Mas, em 1975, quando Seracini estudou uma das cenas de batalhas de Vasari, notou uma bandeirinha com duas palavras, “Cerca Trova”, algo como “procura e acharás”. Seria um sinal de Vasari de que algo estava oculto embaixo daquilo?
Fazendo imagens de infravermelho e o mapeamento a laser, a equipe de Seracini descobriu onde as portas e janelas estavam antes da reforma de Vasari. A planta reconstruída, combinada com documentos do século 16, bastava para apontar o local pintado por Da Vinci. Ela também oferecia uma possível explicação para o fracasso de Michelangelo em fazer qualquer coisa além de um esboço inicial do seu mural: ele deve ter ficado chateado por Da Vinci ter recebido uma encomenda para um trecho da parede com uma iluminação muito melhor.
“Esta sala é enorme, mas não o suficiente para Michelangelo e Leonardo”, disse Seracini.
A nova análise mostrou que o trecho pintado por Da Vinci estava sob a pista “Cerca Trova”. A notícia ainda melhor, obtida pelo exame por radar, foi que Vasari não pintou sua obra diretamente sobre a de Da Vinci. Ele havia construído novas paredes para receber os seus murais, e se deu ao trabalho de deixar uma pequena fresta atrás dos tijolos.

- **Dados fornecidos**
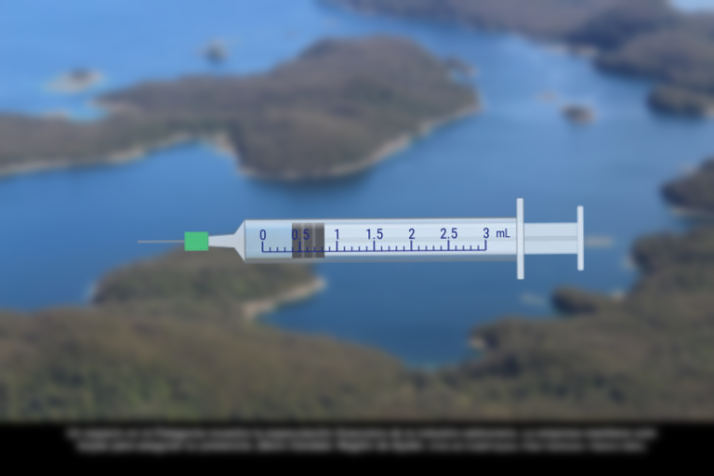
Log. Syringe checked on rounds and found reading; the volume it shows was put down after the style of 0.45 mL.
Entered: 0.4 mL
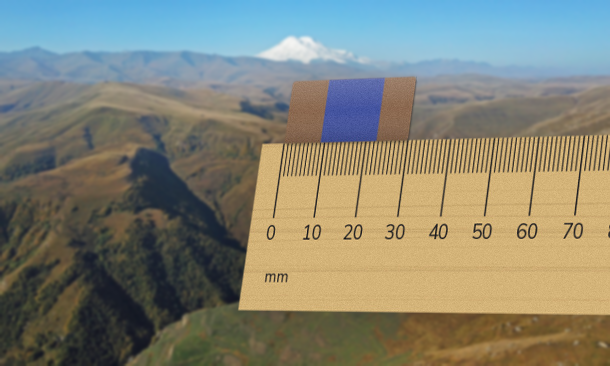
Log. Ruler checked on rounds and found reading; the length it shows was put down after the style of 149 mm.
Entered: 30 mm
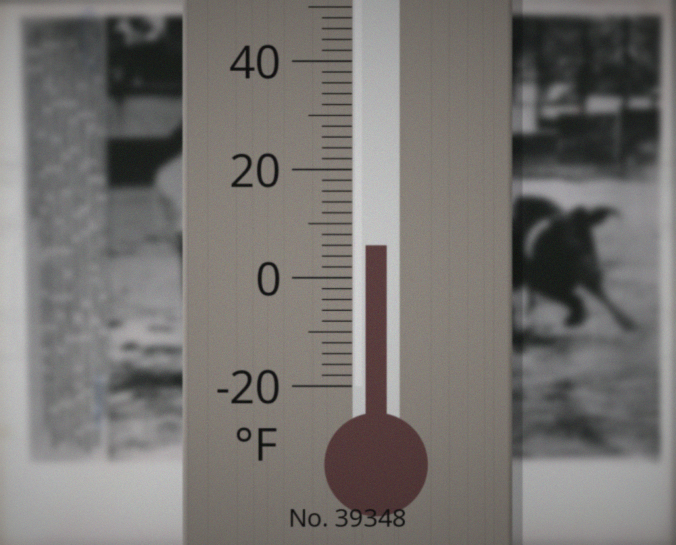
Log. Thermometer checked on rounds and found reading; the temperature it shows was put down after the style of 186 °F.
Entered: 6 °F
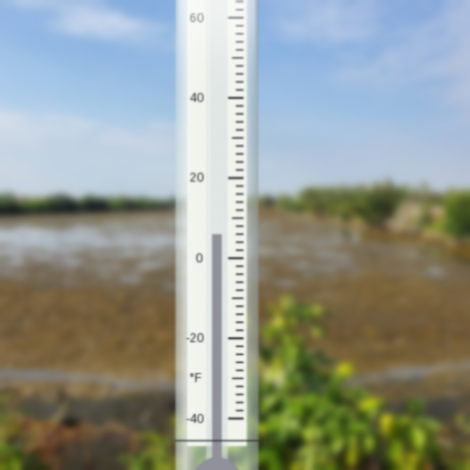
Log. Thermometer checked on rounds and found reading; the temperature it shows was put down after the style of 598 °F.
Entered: 6 °F
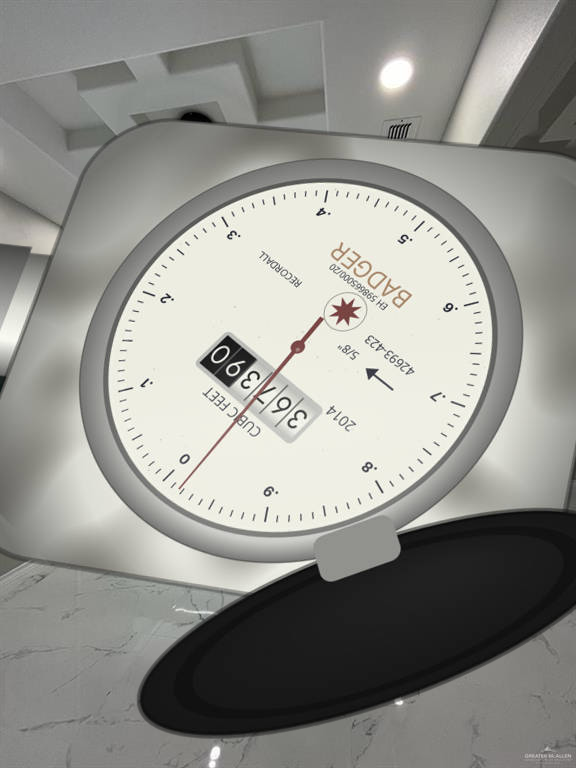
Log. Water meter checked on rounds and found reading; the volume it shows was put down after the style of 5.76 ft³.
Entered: 367389.98 ft³
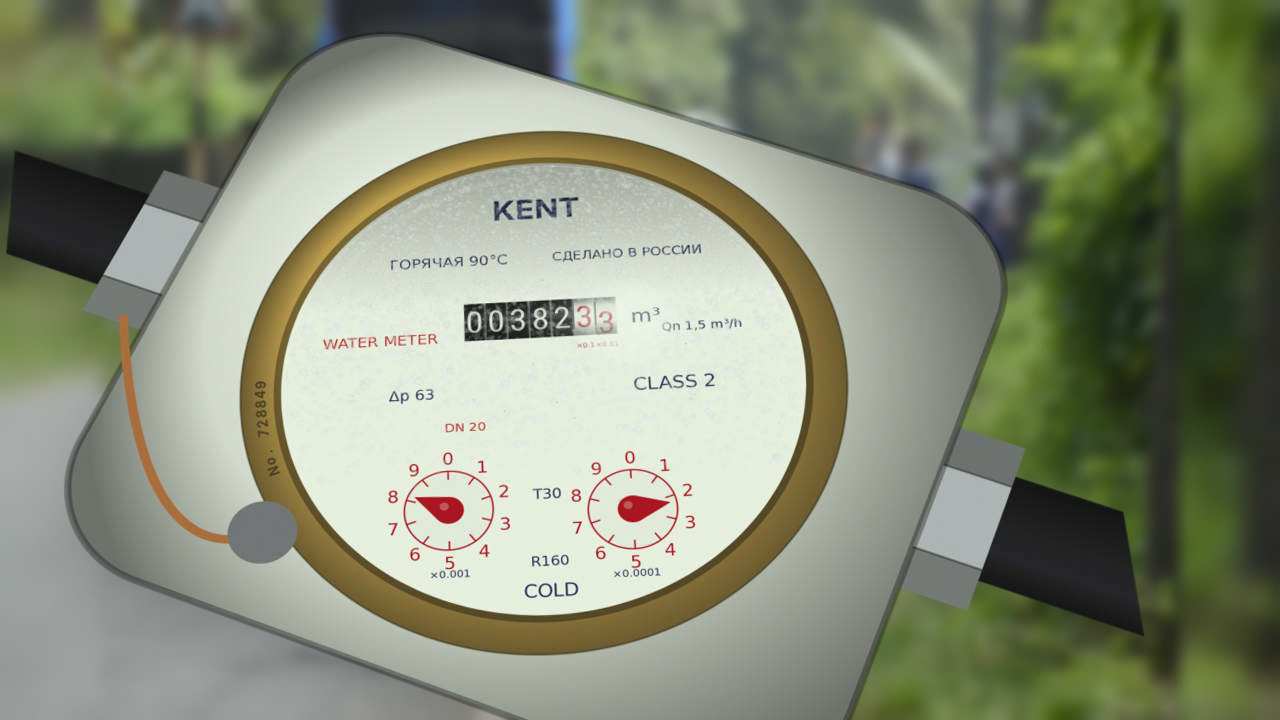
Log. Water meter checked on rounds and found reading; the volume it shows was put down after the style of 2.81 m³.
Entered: 382.3282 m³
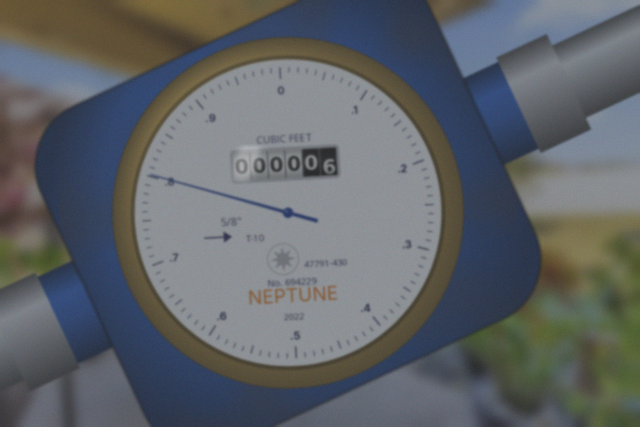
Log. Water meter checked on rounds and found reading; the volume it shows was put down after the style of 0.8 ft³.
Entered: 5.80 ft³
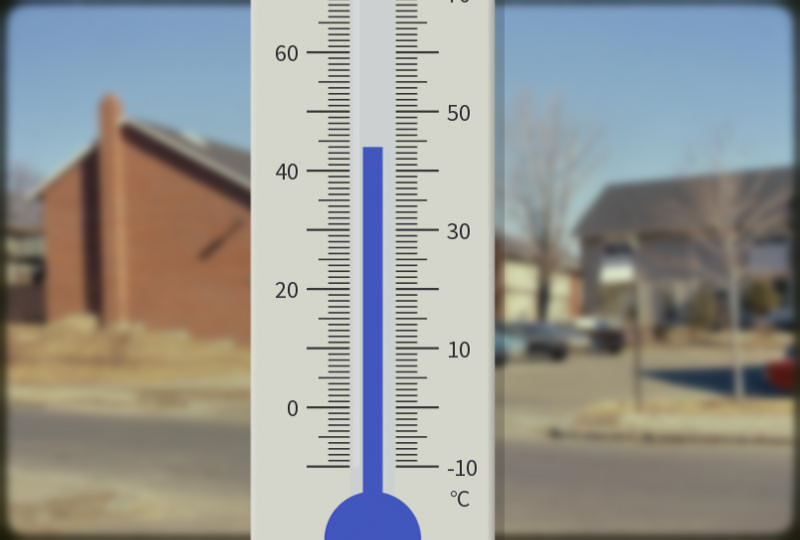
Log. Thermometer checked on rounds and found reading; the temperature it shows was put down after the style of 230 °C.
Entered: 44 °C
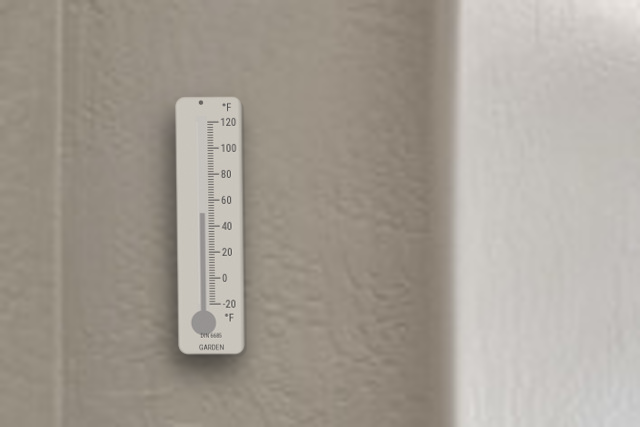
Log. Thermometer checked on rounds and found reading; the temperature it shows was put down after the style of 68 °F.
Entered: 50 °F
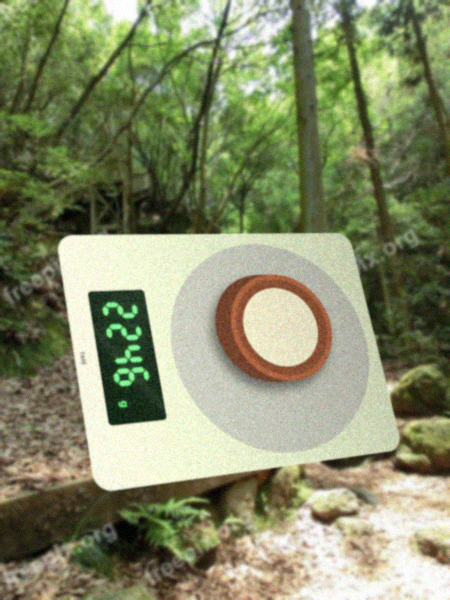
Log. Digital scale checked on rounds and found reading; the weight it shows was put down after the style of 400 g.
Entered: 2246 g
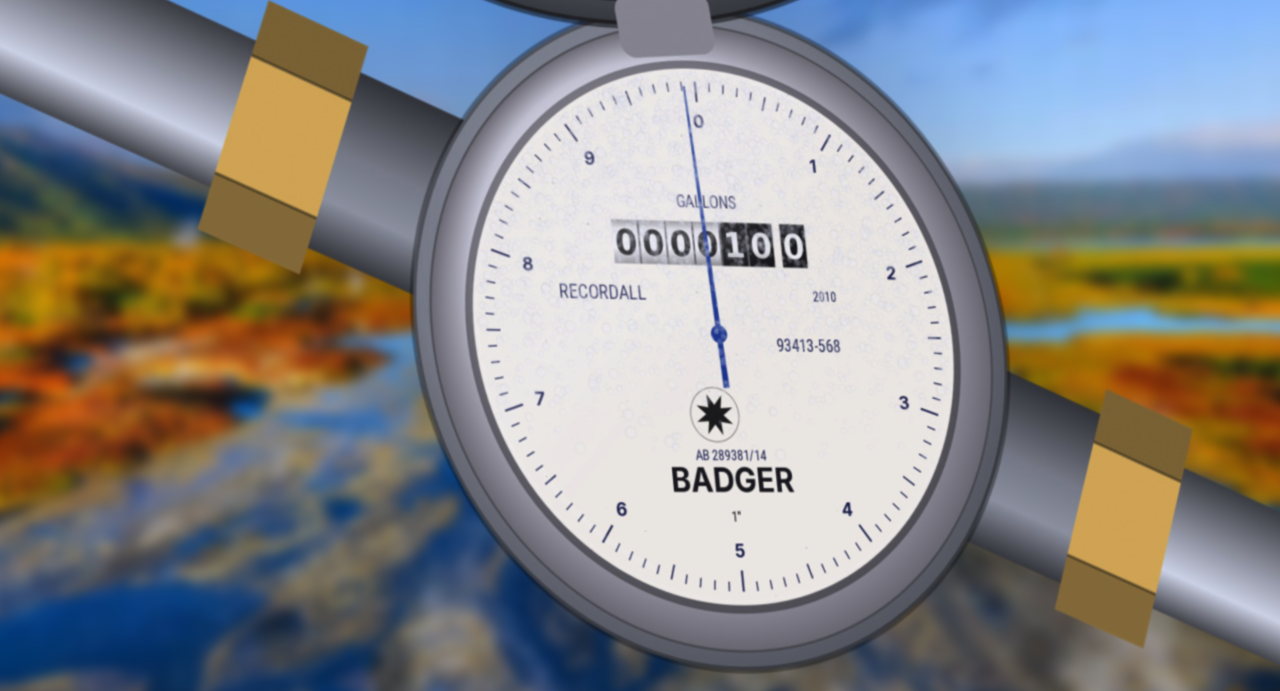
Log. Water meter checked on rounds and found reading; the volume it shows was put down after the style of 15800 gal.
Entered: 99.9 gal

- **Tarefa**
Repita sem nenhuma alteração, do trecho sobre o mural oculto de Da Vinci, tudo o que vai de "Fazendo imagens de" até "iluminação muito melhor.". Os dados não entram em nada disto.

- **Resposta**
Fazendo imagens de infravermelho e o mapeamento a laser, a equipe de Seracini descobriu onde as portas e janelas estavam antes da reforma de Vasari. A planta reconstruída, combinada com documentos do século 16, bastava para apontar o local pintado por Da Vinci. Ela também oferecia uma possível explicação para o fracasso de Michelangelo em fazer qualquer coisa além de um esboço inicial do seu mural: ele deve ter ficado chateado por Da Vinci ter recebido uma encomenda para um trecho da parede com uma iluminação muito melhor.